Doctor Yandell occupied this chair of Physiology with great credit until he resigned, in 1859, to accept a chair in the Medical School of Memphis, Tennessee. During the Civil War he devoted himself to hospital service. In 1862, he was licensed to preach by the Presbytery of Memphis, and in 1864 was ordained pastor of the Dancyville Presbyterian church. He resigned his pastorship in 1867, and returned to Louisville to resume the practice of medicine, which he had never entirely abandoned during the whole of his professional life.

While resident in Lexington he was for some years sole editor of the _Transylvania Journal of Medicine_, to which he contributed several able papers. In Louisville he was editor for some time of the _Western Journal of Medicine and Surgery_, in both cases filling the editorial chair with characteristic activity and ability. He was always a contributor to the medical literature of his day in numerous papers, especially in biographical sketches and obituary memoirs of medical men of Kentucky and Tennessee, a more complete collection of which he was said to be preparing at the time of his last illness. He held a facile pen; few writers of our times have produced more classical and graceful essays. As a public speaker and lecturer he was ever impressive, graceful, and chaste. His social qualities made him always welcome and prominent in all public assemblies of his medical brethren. In 1872, he was elected President of the College of Physicians and Surgeons of Louisville, and at the time of his death he was President of the Medical Society of Kentucky.
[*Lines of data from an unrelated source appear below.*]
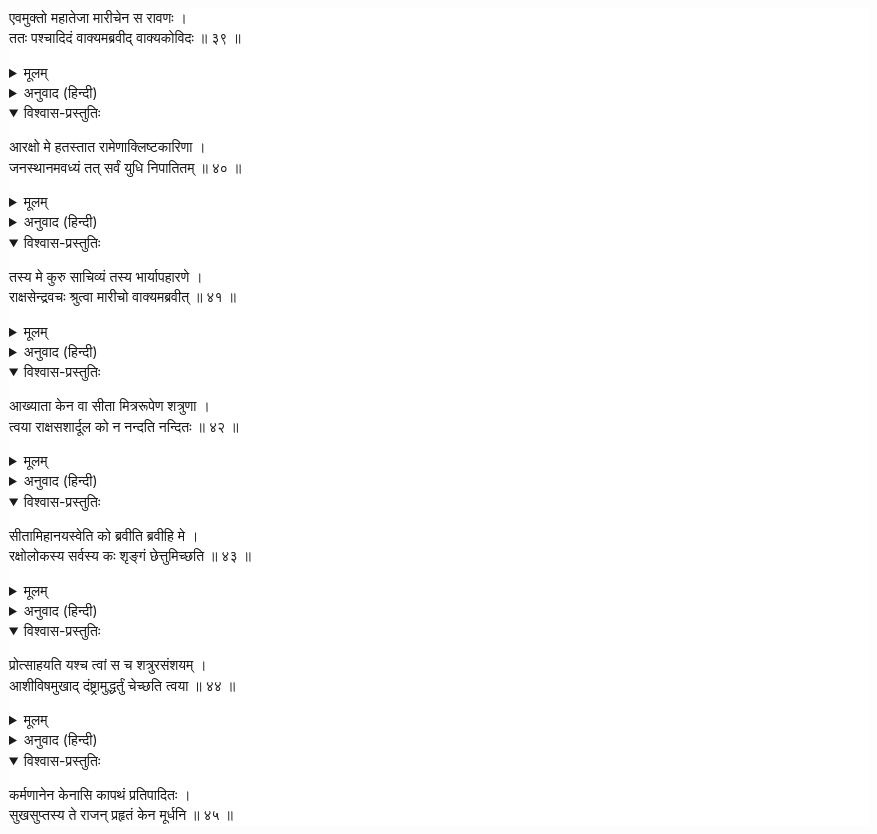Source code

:एवमुक्तो महातेजा मारीचेन स रावणः ।  
ततः पश्चादिदं वाक्यमब्रवीद् वाक्यकोविदः ॥ ३९ ॥
</details>

<details><summary>मूलम्</summary></details>

<details><summary>अनुवाद (हिन्दी)</summary></details>

<details open><summary>विश्वास-प्रस्तुतिः</summary>

आरक्षो मे हतस्तात रामेणाक्लिष्टकारिणा ।  
जनस्थानमवध्यं तत् सर्वं युधि निपातितम् ॥ ४० ॥
</details>

<details><summary>मूलम्</summary></details>

<details><summary>अनुवाद (हिन्दी)</summary></details>

<details open><summary>विश्वास-प्रस्तुतिः</summary>

तस्य मे कुरु साचिव्यं तस्य भार्यापहारणे ।  
राक्षसेन्द्रवचः श्रुत्वा मारीचो वाक्यमब्रवीत् ॥ ४१ ॥
</details>

<details><summary>मूलम्</summary></details>

<details><summary>अनुवाद (हिन्दी)</summary></details>

<details open><summary>विश्वास-प्रस्तुतिः</summary>

आख्याता केन वा सीता मित्ररूपेण शत्रुणा ।  
त्वया राक्षसशार्दूल को न नन्दति नन्दितः ॥ ४२ ॥
</details>

<details><summary>मूलम्</summary></details>

<details><summary>अनुवाद (हिन्दी)</summary></details>

<details open><summary>विश्वास-प्रस्तुतिः</summary>

सीतामिहानयस्वेति को ब्रवीति ब्रवीहि मे ।  
रक्षोलोकस्य सर्वस्य कः शृङ्गं छेत्तुमिच्छति ॥ ४३ ॥
</details>

<details><summary>मूलम्</summary></details>

<details><summary>अनुवाद (हिन्दी)</summary></details>

<details open><summary>विश्वास-प्रस्तुतिः</summary>

प्रोत्साहयति यश्च त्वां स च शत्रुरसंशयम् ।  
आशीविषमुखाद् दंष्ट्रामुद्धर्तुं चेच्छति त्वया ॥ ४४ ॥
</details>

<details><summary>मूलम्</summary></details>

<details><summary>अनुवाद (हिन्दी)</summary></details>

<details open><summary>विश्वास-प्रस्तुतिः</summary>

कर्मणानेन केनासि कापथं प्रतिपादितः ।  
सुखसुप्तस्य ते राजन् प्रहृतं केन मूर्धनि ॥ ४५ ॥
</details>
His decease occurred February 4, 1878, in the seventy-third year of his age.

DOCTOR ROBERT PETER,

Though of foreign birth, came of that same class of British ancestry which has given the United States her representative Americans, Virginia her great men, our own State her typical Kentuckians. Born at Launceston, Cornwall, January 21, 1805, he was a member of the Peter family of Devon and Essex, which produced in former times the remarkable Sir William Peter or Petre, to which has been ascribed the noted Hugh Peter or Peters, and from which collaterally are descended the present Lords Bathurst and Petre. Robert Peter came to America with his parents, Robert and Johanna Dawe Peter, and their six other children, when twelve years old, landing at Baltimore and later settling at Pittsburg, Pennsylvania. The father, it seems, succeeded in none of his money-making enterprises in the new country, and Robert had early to support himself and to contribute something to the maintenance of the family. He was placed in Charles Avery's wholesale drug store at Pittsburg and there received a first-rate business education, while diligently cultivating his decided taste for chemistry. In 1828, he became a naturalized citizen of the United States. The same year, after attending one session (by especial request) at the Rensselaer Institute Scientific School at Troy, New York, he acquired the title of "Lecturer on the Natural Sciences,"[63] and delivered a course of chemical lectures to a small class in Pittsburg, was a member of the Hesperian Society and contributed to its organ, _The Hesperus_, numerous papers, scientific, literary, and poetical. In 1829, as member of the Pittsburg Philosophical Society, he gave a course of lectures on the Natural Sciences before that Society. In 1830-31, he lectured on Chemistry in the Western University of Pennsylvania. In 1832, he came to Lexington, Kentucky, somewhat reluctantly, at the urgent insistence of Reverend Benjamin O. Peers, to be associated with him in the proprietorship of his "Eclectic Institute," at that place, and to deliver a course of lectures in the Institute.[64]